What you will do —
Rewrite the material below, swapping each occurrence of "Source code" for "Raw text" and leaving everything else the same.
── Provided entries ──
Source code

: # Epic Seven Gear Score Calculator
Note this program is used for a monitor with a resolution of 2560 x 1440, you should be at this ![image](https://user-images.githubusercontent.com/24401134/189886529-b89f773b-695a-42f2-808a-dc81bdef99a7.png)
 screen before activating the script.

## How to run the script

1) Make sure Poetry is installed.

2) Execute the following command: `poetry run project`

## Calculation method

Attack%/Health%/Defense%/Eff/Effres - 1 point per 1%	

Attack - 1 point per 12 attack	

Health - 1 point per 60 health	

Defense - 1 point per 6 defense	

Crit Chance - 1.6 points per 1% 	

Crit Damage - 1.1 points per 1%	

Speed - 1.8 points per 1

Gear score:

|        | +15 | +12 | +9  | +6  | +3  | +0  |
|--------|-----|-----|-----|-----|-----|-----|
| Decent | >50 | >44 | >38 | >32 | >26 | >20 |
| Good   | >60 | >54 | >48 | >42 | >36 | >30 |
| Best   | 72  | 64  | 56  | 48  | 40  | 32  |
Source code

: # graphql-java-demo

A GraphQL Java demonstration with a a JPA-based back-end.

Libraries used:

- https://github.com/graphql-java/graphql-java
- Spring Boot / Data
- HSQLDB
───
Solution for this task —
Raw text

: # Epic Seven Gear Score Calculator
Note this program is used for a monitor with a resolution of 2560 x 1440, you should be at this ![image](https://user-images.githubusercontent.com/24401134/189886529-b89f773b-695a-42f2-808a-dc81bdef99a7.png)
 screen before activating the script.

## How to run the script

1) Make sure Poetry is installed.

2) Execute the following command: `poetry run project`

## Calculation method

Attack%/Health%/Defense%/Eff/Effres - 1 point per 1%	

Attack - 1 point per 12 attack	

Health - 1 point per 60 health	

Defense - 1 point per 6 defense	

Crit Chance - 1.6 points per 1% 	

Crit Damage - 1.1 points per 1%	

Speed - 1.8 points per 1

Gear score:

|        | +15 | +12 | +9  | +6  | +3  | +0  |
|--------|-----|-----|-----|-----|-----|-----|
| Decent | >50 | >44 | >38 | >32 | >26 | >20 |
| Good   | >60 | >54 | >48 | >42 | >36 | >30 |
| Best   | 72  | 64  | 56  | 48  | 40  | 32  |
Raw text

: # graphql-java-demo

A GraphQL Java demonstration with a a JPA-based back-end.

Libraries used:

- https://github.com/graphql-java/graphql-java
- Spring Boot / Data
- HSQLDB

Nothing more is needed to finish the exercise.